Multi-state claims are not handled by LWCC. Policyholders covered through our multi-state program and/or by any other workers' compensation carriers should contact their carriers for procedures on how to handle the new Medicare reporting requirements.
Policyholders should always submit claim information in a timely manner to their carrier, even for reporting purposes only (RPO). When there is an incident at work that doesn't require medical treatment, or only requires first aid, employers should put LWCC on notice with an RPO in case the injury requires treatment at a later date. The sooner this information is made available, the better. LWCC will use information such as name, date of birth, and Social Security number to query the CMS coordination of benefits contractor for the claimant's Medicare eligibility. Simply reporting an RPO can determine if further information should be gathered from the claimant. "If we find that someone is Medicare-eligible, we need to handle the claim because we have the necessary data feed to do the reporting," says Breard. "If we don't know about the claim, then we can't query it to find out if they are Medicare-eligible and we can't report it properly."

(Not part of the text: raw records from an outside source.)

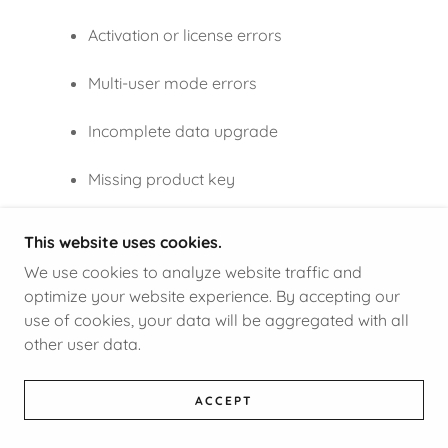
Activation or license errors
Multi-user mode errors
Incomplete data upgrade
Missing product key
Enterprise network configuration
This website uses cookies.
problems
We use cookies to analyze website traffic and
optimize your website experience. By accepting our
A support expert can walk you through every
use of cookies, your data will be aggregated with all
step.
other user data.
ACCEPT
Final Words
Upgrading to QuickBooks Desktop 2024 is the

New reporting requirements aside, allowing LWCC to handle all claims has definite benefits. The LWCC claims process is focused on positive outcomes for everyone involved. Using LWCC's claims process allows the injured worker to receive expedited medical treatment and access to LWCC's OMNET network of occupational medicine physicians. Focused on positive outcomes, LWCC will spare no expense caring for the injured worker in order to give that worker every opportunity to return to work as safely and as quickly as possible.